• **Your assignment**: Please write out every entry below exactly, leaving out any pictures.

• **Input data**:
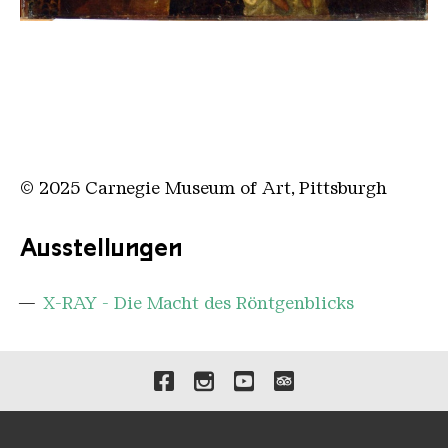
© 2025 Carnegie Museum of Art, Pittsburgh
Ausstellungen
X-RAY - Die Macht des Röntgenblicks
Verlinkungen zu unseren 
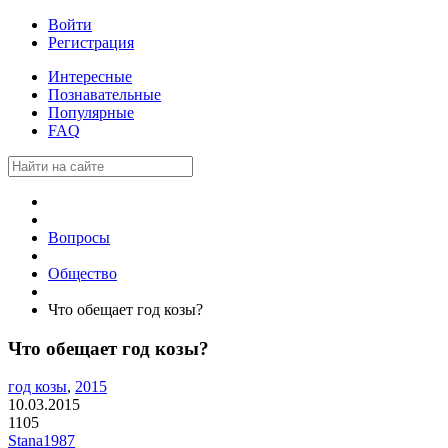
Войти
Регистрация
Интересные
Познавательные
Популярные
FAQ
Вопросы
Общество
Что обещает год козы?
Что обещает год козы?
год козы
,
2015
10.03.2015
1105
Stana1987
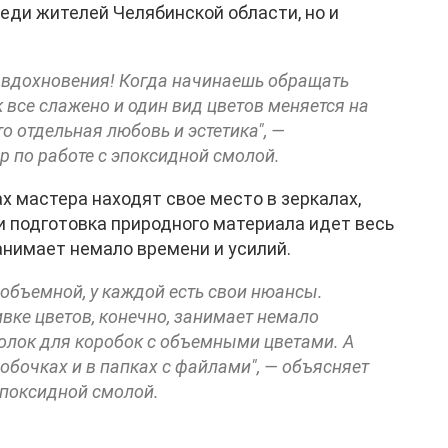
еди жителей Челябинской области, но и
 вдохновения! Когда начинаешь обращать
к все слажено и один вид цветов меняется на
о отдельная любовь и эстетика", —
р по работе с эпоксидной смолой.
х мастера находят свое место в зеркалах,
 и подготовка природного материала идет весь
занимает немало времени и усилий.
 объемной, у каждой есть свои нюансы.
ивке цветов, конечно, занимает немало
голок для коробок с объемными цветами. А
обочках и в папках с файлами", — объясняет
 эпоксидной смолой.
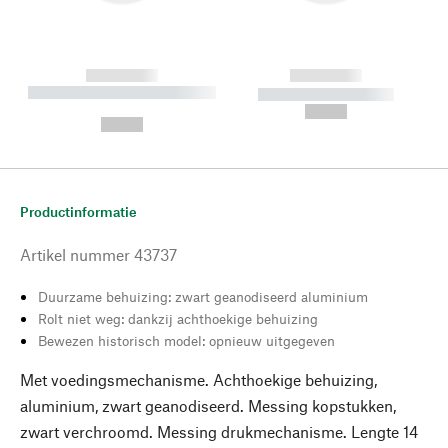
------------
------------
----------- ----------- --------
----------- -----------
---
--,-- €
--,-- €
Productinformatie
Artikel nummer
43737
Duurzame behuizing: zwart geanodiseerd aluminium
Rolt niet weg: dankzij achthoekige behuizing
Bewezen historisch model: opnieuw uitgegeven
Met voedingsmechanisme. Achthoekige behuizing,
aluminium, zwart geanodiseerd. Messing kopstukken,
zwart verchroomd. Messing drukmechanisme. Lengte 14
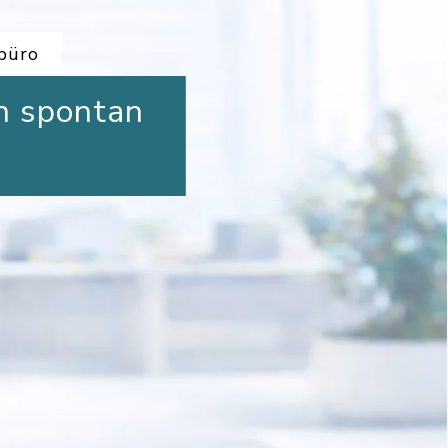
rbüro
n spontan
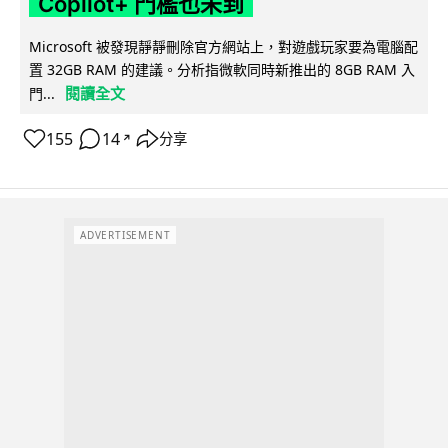
Copilot+ 門檻也未到
Microsoft 被發現靜靜刪除官方網站上，對遊戲玩家要為電腦配
置 32GB RAM 的建議。分析指微軟同時新推出的 8GB RAM 入
閱讀全文
門...
155
14
分享
↗
ADVERTISEMENT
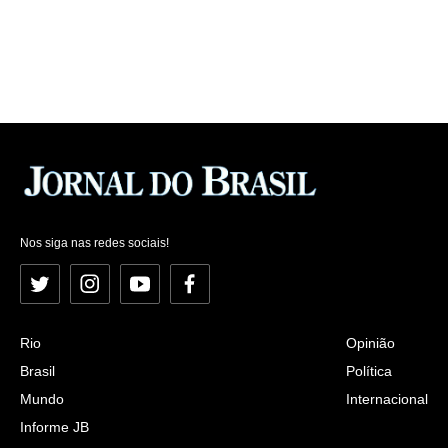
Nos siga nas redes sociais!
Twitter
Instagram
YouTube
Facebook
Rio
Opinião
Brasil
Política
Mundo
Internacional
Informe JB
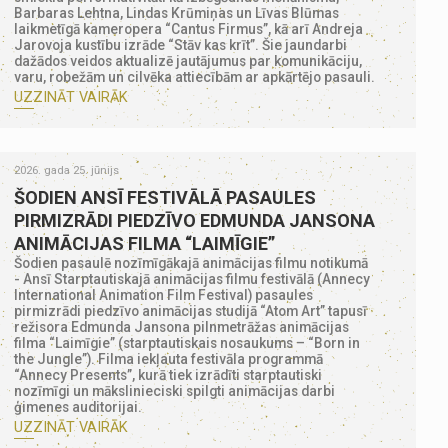
Barbaras Lehtna, Lindas Krūmiņas un Līvas Blūmas
laikmetīgā kameropera “Cantus Firmus”, kā arī Andreja
Jarovoja kustību izrāde “Stāv kas krīt”. Šie jaundarbi
dažādos veidos aktualizē jautājumus par komunikāciju,
varu, robežām un cilvēka attiecībām ar apkārtējo pasauli.
UZZINĀT VAIRĀK
2026. gada 25. jūnijs
ŠODIEN ANSĪ FESTIVĀLĀ PASAULES
PIRMIZRĀDI PIEDZĪVO EDMUNDA JANSONA
ANIMĀCIJAS FILMA “LAIMĪGIE”
Šodien pasaulē nozīmīgākajā animācijas filmu notikumā
-
Ansī Starptautiskajā animācijas filmu festivālā
(Annecy
International Animation Film Festival) pasaules
pirmizrādi piedzīvo animācijas studijā “Atom Art” tapusī
režisora Edmunda Jansona pilnmetrāžas animācijas
filma “Laimīgie” (starptautiskais nosaukums – “Born in
the Jungle”). Filma iekļauta festivāla programmā
“Annecy Presents”, kurā tiek izrādīti starptautiski
nozīmīgi un mākslinieciski spilgti animācijas darbi
ģimenes auditorijai.
UZZINĀT VAIRĀK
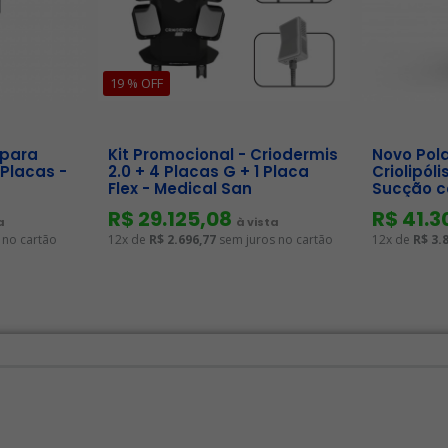
19 % OFF
 para
Kit Promocional - Criodermis
Novo Pola
 Placas -
2.0 + 4 Placas G + 1 Placa
Criolipól
Flex - Medical San
Sucção c
Ibramed
R$ 29.125,08
R$ 41.3
a
à vista
 no cartão
12x de
R$ 2.696,77
sem juros no cartão
12x de
R$ 3.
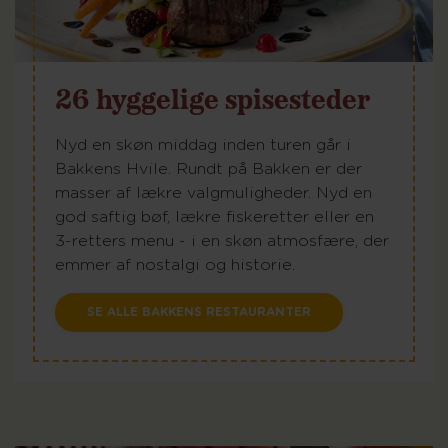
26 hyggelige spisesteder
Nyd en skøn middag inden turen går i
Bakkens Hvile. Rundt på Bakken er der
masser af lækre valgmuligheder. Nyd en
god saftig bøf, lækre fiskeretter eller en
3-retters menu - i en skøn atmosfære, der
emmer af nostalgi og historie.
SE ALLE BAKKENS RESTAURANTER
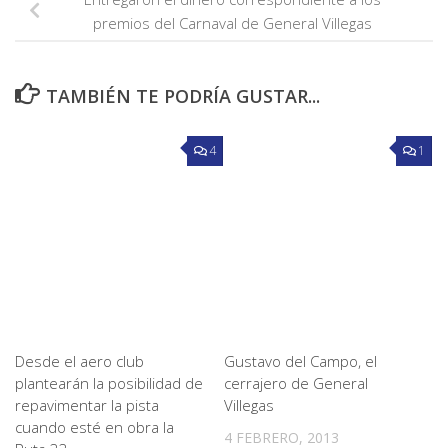
premios del Carnaval de General Villegas
TAMBIÉN TE PODRÍA GUSTAR...
4
1
Desde el aero club
Gustavo del Campo, el
plantearán la posibilidad de
cerrajero de General
repavimentar la pista
Villegas
cuando esté en obra la
4 FEBRERO, 2013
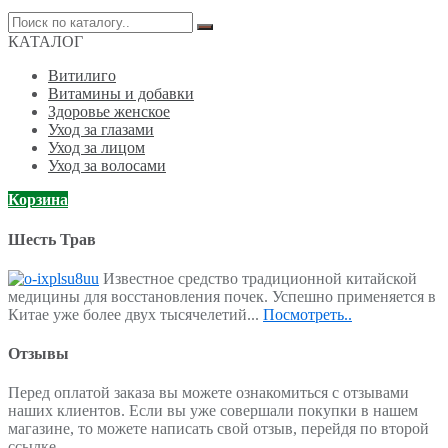
Поиск
по:
КАТАЛОГ
Витилиго
Витамины и добавки
Здоровье женское
Уход за глазами
Уход за лицом
Уход за волосами
Корзина
Шесть Трав
Известное средство традиционной китайской
медицины для восстановления почек. Успешно применяется в
Китае уже более двух тысячелетий...
Посмотреть..
Отзывы
Перед оплатой заказа вы можете ознакомиться с отзывами
наших клиентов. Если вы уже совершали покупки в нашем
магазине, то можете написать свой отзыв, перейдя по второй
ссылке.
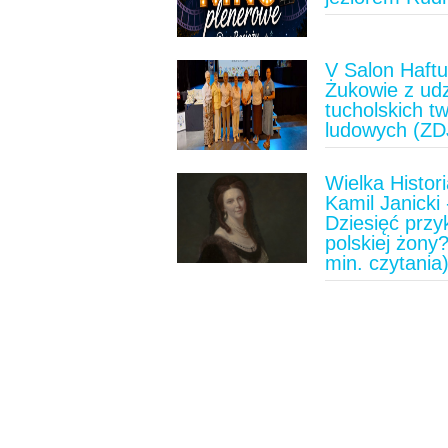
V Salon Haft
Żukowie z ud
tucholskich t
ludowych (ZD
Wielka Histori
Kamil Janicki 
Dziesięć prz
polskiej żony?
min. czytania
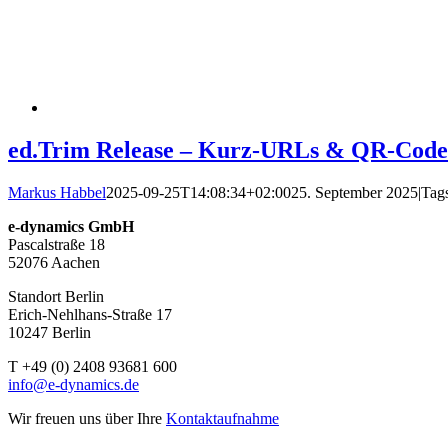
ed.Trim Release – Kurz-URLs & QR-Code
Markus Habbel
2025-09-25T14:08:34+02:00
25. September 2025
|
Tag
e-dynamics GmbH
Pascalstraße 18
52076 Aachen
Standort Berlin
Erich-Nehlhans-Straße 17
10247 Berlin
T +49 (0) 2408 93681 600
info@e-dynamics.de
Wir freuen uns über Ihre
Kontaktaufnahme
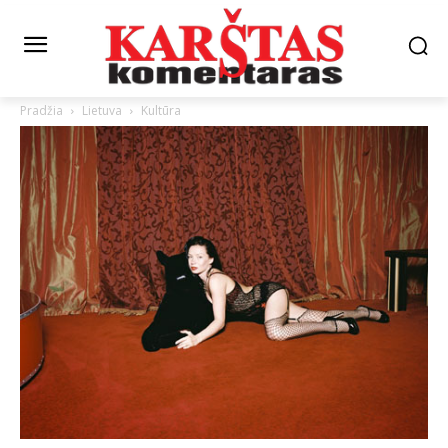
Pradžia
Lietuva
Kultūra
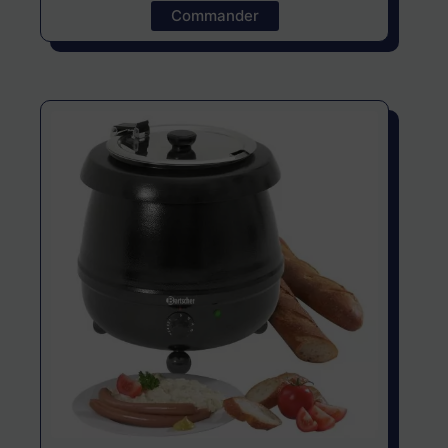
Commander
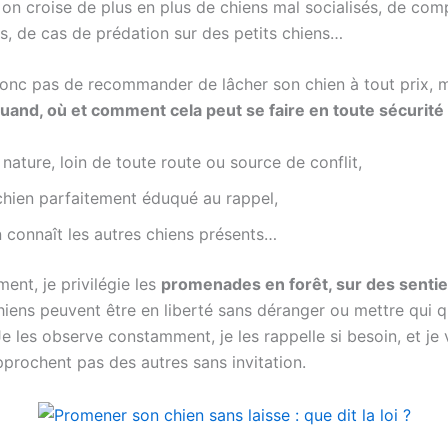
, on croise de plus en plus de chiens mal socialisés, de co
es, de cas de prédation sur des petits chiens…
t donc pas de recommander de lâcher son chien à tout prix, 
uand, où et comment cela peut se faire en toute sécurité
 nature, loin de toute route ou source de conflit,
chien parfaitement éduqué au rappel,
 connaît les autres chiens présents…
ent, je privilégie les
promenades en forêt, sur des sentie
hiens peuvent être en liberté sans déranger ou mettre qui q
e les observe constamment, je les rappelle si besoin, et je v
approchent pas des autres sans invitation.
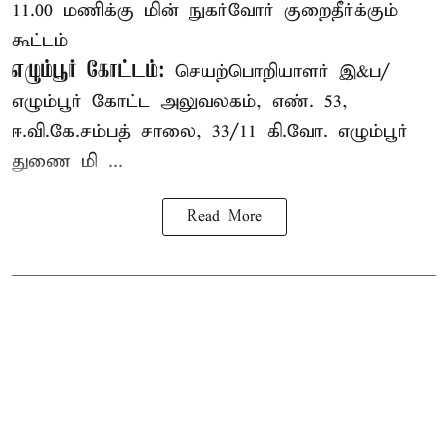
11.00 மணிக்கு மின் நுகர்வோர் குறைதீர்க்கும்
கூட்டம்
எழும்பூர் கோட்டம்:
செயற்பொறியாளர் இ&ப/
எழும்பூர் கோட்ட அலுவலகம், எண். 53,
ஈ.வி.கே.சம்பத் சாலை, 33/11 கி.வோ. எழும்பூர்
துணை மி ...
Read More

• **Solution for this task**:
© 2025 Carnegie Museum of Art, Pittsburgh
Ausstellungen
X-RAY - Die Macht des Röntgenblicks
Verlinkungen zu unseren 
Войти
Регистрация
Интересные
Познавательные
Популярные
FAQ
Вопросы
Общество
Что обещает год козы?
Что обещает год козы?
год козы
,
2015
10.03.2015
1105
Stana1987
еди жителей Челябинской области, но и
 вдохновения! Когда начинаешь обращать
к все слажено и один вид цветов меняется на
о отдельная любовь и эстетика", —
р по работе с эпоксидной смолой.
х мастера находят свое место в зеркалах,
 и подготовка природного материала идет весь
занимает немало времени и усилий.
 объемной, у каждой есть свои нюансы.
ивке цветов, конечно, занимает немало
голок для коробок с объемными цветами. А
обочках и в папках с файлами", — объясняет
 эпоксидной смолой.
------------
------------
----------- ----------- --------
----------- -----------
---
--,-- €
--,-- €
Productinformatie
Artikel nummer
43737
Duurzame behuizing: zwart geanodiseerd aluminium
Rolt niet weg: dankzij achthoekige behuizing
Bewezen historisch model: opnieuw uitgegeven
Met voedingsmechanisme. Achthoekige behuizing,
aluminium, zwart geanodiseerd. Messing kopstukken,
zwart verchroomd. Messing drukmechanisme. Lengte 14
rbüro
n spontan
Copilot+ 門檻也未到
Microsoft 被發現靜靜刪除官方網站上，對遊戲玩家要為電腦配
置 32GB RAM 的建議。分析指微軟同時新推出的 8GB RAM 入
閱讀全文
門...
155
14
分享
↗
ADVERTISEMENT
Nos siga nas redes sociais!
Twitter
Instagram
YouTube
Facebook
Rio
Opinião
Brasil
Política
Mundo
Internacional
Informe JB
Barbaras Lehtna, Lindas Krūmiņas un Līvas Blūmas
laikmetīgā kameropera “Cantus Firmus”, kā arī Andreja
Jarovoja kustību izrāde “Stāv kas krīt”. Šie jaundarbi
dažādos veidos aktualizē jautājumus par komunikāciju,
varu, robežām un cilvēka attiecībām ar apkārtējo pasauli.
UZZINĀT VAIRĀK
2026. gada 25. jūnijs
ŠODIEN ANSĪ FESTIVĀLĀ PASAULES
PIRMIZRĀDI PIEDZĪVO EDMUNDA JANSONA
ANIMĀCIJAS FILMA “LAIMĪGIE”
Šodien pasaulē nozīmīgākajā animācijas filmu notikumā
-
Ansī Starptautiskajā animācijas filmu festivālā
(Annecy
International Animation Film Festival) pasaules
pirmizrādi piedzīvo animācijas studijā “Atom Art” tapusī
režisora Edmunda Jansona pilnmetrāžas animācijas
filma “Laimīgie” (starptautiskais nosaukums – “Born in
the Jungle”). Filma iekļauta festivāla programmā
“Annecy Presents”, kurā tiek izrādīti starptautiski
nozīmīgi un mākslinieciski spilgti animācijas darbi
ģimenes auditorijai.
UZZINĀT VAIRĀK
19 % OFF
 para
Kit Promocional - Criodermis
Novo Pola
 Placas -
2.0 + 4 Placas G + 1 Placa
Criolipól
Flex - Medical San
Sucção c
Ibramed
R$ 29.125,08
R$ 41.3
a
à vista
 no cartão
12x de
R$ 2.696,77
sem juros no cartão
12x de
R$ 3.
26 hyggelige spisesteder
Nyd en skøn middag inden turen går i
Bakkens Hvile. Rundt på Bakken er der
masser af lækre valgmuligheder. Nyd en
god saftig bøf, lækre fiskeretter eller en
3-retters menu - i en skøn atmosfære, der
emmer af nostalgi og historie.
SE ALLE BAKKENS RESTAURANTER
premios del Carnaval de General Villegas
TAMBIÉN TE PODRÍA GUSTAR...
4
1
Desde el aero club
Gustavo del Campo, el
plantearán la posibilidad de
cerrajero de General
repavimentar la pista
Villegas
cuando esté en obra la
4 FEBRERO, 2013
Поиск
по:
КАТАЛОГ
Витилиго
Витамины и добавки
Здоровье женское
Уход за глазами
Уход за лицом
Уход за волосами
Корзина
Шесть Трав
Известное средство традиционной китайской
медицины для восстановления почек. Успешно применяется в
Китае уже более двух тысячелетий...
Посмотреть..
Отзывы
Перед оплатой заказа вы можете ознакомиться с отзывами
наших клиентов. Если вы уже совершали покупки в нашем
магазине, то можете написать свой отзыв, перейдя по второй
ссылке.
V Salon Haft
Żukowie z ud
tucholskich t
ludowych (ZD
Wielka Histori
Kamil Janicki 
Dziesięć prz
polskiej żony?
min. czytania
ed.Trim Release – Kurz-URLs & QR-Code
Markus Habbel
2025-09-25T14:08:34+02:00
25. September 2025
|
Tag
e-dynamics GmbH
Pascalstraße 18
52076 Aachen
Standort Berlin
Erich-Nehlhans-Straße 17
10247 Berlin
T +49 (0) 2408 93681 600
info@e-dynamics.de
Wir freuen uns über Ihre
Kontaktaufnahme
Pradžia
Lietuva
Kultūra
Commander
, on croise de plus en plus de chiens mal socialisés, de co
es, de cas de prédation sur des petits chiens…
t donc pas de recommander de lâcher son chien à tout prix, 
uand, où et comment cela peut se faire en toute sécurité
 nature, loin de toute route ou source de conflit,
chien parfaitement éduqué au rappel,
 connaît les autres chiens présents…
ent, je privilégie les
promenades en forêt, sur des sentie
hiens peuvent être en liberté sans déranger ou mettre qui q
e les observe constamment, je les rappelle si besoin, et je v
approchent pas des autres sans invitation.
11.00 மணிக்கு மின் நுகர்வோர் குறைதீர்க்கும்
கூட்டம்
எழும்பூர் கோட்டம்:
செயற்பொறியாளர் இ&ப/
எழும்பூர் கோட்ட அலுவலகம், எண். 53,
ஈ.வி.கே.சம்பத் சாலை, 33/11 கி.வோ. எழும்பூர்
துணை மி ...
Read More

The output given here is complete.